Face it: nobody says 100% interesting things.
I certainly don’t. I’m certain you don’t either. Not even Stephen Fry does.
Happily, when you’re podcasting, this isn’t a problem, because unlike radio or real-life conversation, podcasting is not live. And therefore you can reap the benefits of the most magnificent part of the process: editing.
We edit the shit out of Answer Me This!, and I mean that both literally (i) and figuratively (ii):
i) Although we’ve chosen which questions we’re going to answer each week, we don’t decide what we’re going to say before the recording, so the conversational results are not predictable. Sometimes a very unexpected tangent will produce some Class A material, which we never could have planned; other times, it’s just not good. But thanks to editing, nobody ever need hear that stuff! Goodbye, shit. Goodbye forever.
ii) We record around 90 minutes per episode, and cut that down to around 30 minutes. I do one rough edit on Logic; I send it to Olly, who writes a list of further cuts he wants made; then I do a final edit. So each podcast undergoes some 10 hours of editing. It may not sound like one, but it is a very highly polished turd.
In my opinion, absolutely every type of creative endeavour benefits from editing, but I think it’s particularly important in podcasting. Why? Because podcasts are on the internet. The internet is very entertaining.
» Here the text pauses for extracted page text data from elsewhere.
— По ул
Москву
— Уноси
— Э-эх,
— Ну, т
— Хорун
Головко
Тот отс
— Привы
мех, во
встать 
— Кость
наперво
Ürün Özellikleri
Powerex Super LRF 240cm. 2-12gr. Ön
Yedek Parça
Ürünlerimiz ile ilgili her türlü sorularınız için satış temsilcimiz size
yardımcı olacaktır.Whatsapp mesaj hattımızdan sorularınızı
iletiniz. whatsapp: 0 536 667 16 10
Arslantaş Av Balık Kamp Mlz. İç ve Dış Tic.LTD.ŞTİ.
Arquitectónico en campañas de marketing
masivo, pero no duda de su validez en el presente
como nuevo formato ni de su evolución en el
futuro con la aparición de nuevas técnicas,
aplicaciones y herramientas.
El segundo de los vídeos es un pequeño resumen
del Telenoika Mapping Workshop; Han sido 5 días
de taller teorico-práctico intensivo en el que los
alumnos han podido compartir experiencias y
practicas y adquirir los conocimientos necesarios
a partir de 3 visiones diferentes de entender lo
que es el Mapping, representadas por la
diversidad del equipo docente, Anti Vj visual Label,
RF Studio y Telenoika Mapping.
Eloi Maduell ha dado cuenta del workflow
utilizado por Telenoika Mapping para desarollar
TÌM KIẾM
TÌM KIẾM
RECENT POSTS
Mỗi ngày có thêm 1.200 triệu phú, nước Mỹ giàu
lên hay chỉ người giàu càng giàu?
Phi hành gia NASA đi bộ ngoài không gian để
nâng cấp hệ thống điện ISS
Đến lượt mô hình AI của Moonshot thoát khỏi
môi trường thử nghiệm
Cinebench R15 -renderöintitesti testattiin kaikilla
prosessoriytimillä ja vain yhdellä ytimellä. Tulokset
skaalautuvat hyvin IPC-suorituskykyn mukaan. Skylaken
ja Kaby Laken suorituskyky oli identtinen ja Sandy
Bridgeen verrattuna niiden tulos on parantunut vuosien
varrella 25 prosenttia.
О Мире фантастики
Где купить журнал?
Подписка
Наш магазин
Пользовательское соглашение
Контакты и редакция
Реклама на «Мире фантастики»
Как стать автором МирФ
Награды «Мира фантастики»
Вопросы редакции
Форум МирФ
Your podcast is competing with the whole of the internet for your listener’s attention.
People complained that MTV reduced people’s attention spans to four minutes; well, online you have maybe 10, 20, 30 seconds to grab your listener’s attention, after which they’ll defect to the rest of the internet, and quite probably never give your podcast another shot. There really are so many funny videos of animals on YouTube, and so little time.
Bearing this in mind, keep your podcast tight, especially in the opening stretches of the show, and also in the early stages of your podcasting career, while you’re trying to gain an audience. Short but good is better than long and lacklustre. Numerous new podcasters have asked me to listen to their first efforts (never ask me to do something like that, I’m horribly critical) and so many of these are an hour or so of ‘Errr, I don’t know what to say’ and ‘Ummmm….Sorry, this is terrible!’ Better to cut out all of that stuff and release a 30-second podcast, I say ruthlessly. If the podcaster doesn’t sound like they’re enjoying it, there’s no way the listener will enjoy it. As for apologies and disparagement: self-deprecation has its place, of course, but I urge you not to leave in statements which imply to the listener that they shouldn’t be bothering to listen to your podcast. If your listener has been generous enough to offer you their ears, don’t censure them for having done that.
One must in fact hold the podcast-listener in great respect. They have not only chosen your podcast over the aforementioned All Of The Internet’s Wonders; they have leapt several hurdles in order to listen to it. Unlike radio, which might just be on in the background without anyone bothering to change the station all day, it’s pretty hard to find oneself listening to a podcast by accident. The listener has made a series of conscious decisions: to seek it out, to download it, to choose to listen to it at that moment. Repay this effort with a podcast which does not imply that your own amusement is considerably more important than theirs.
I’m not saying every podcast has to be as heavily edited as ours, but do not presume endless indulgence on the listener’s part. Although celebrities might expect an audience to be devoted enough to sit through their uncut musings, the rest of us can’t. And rightly so.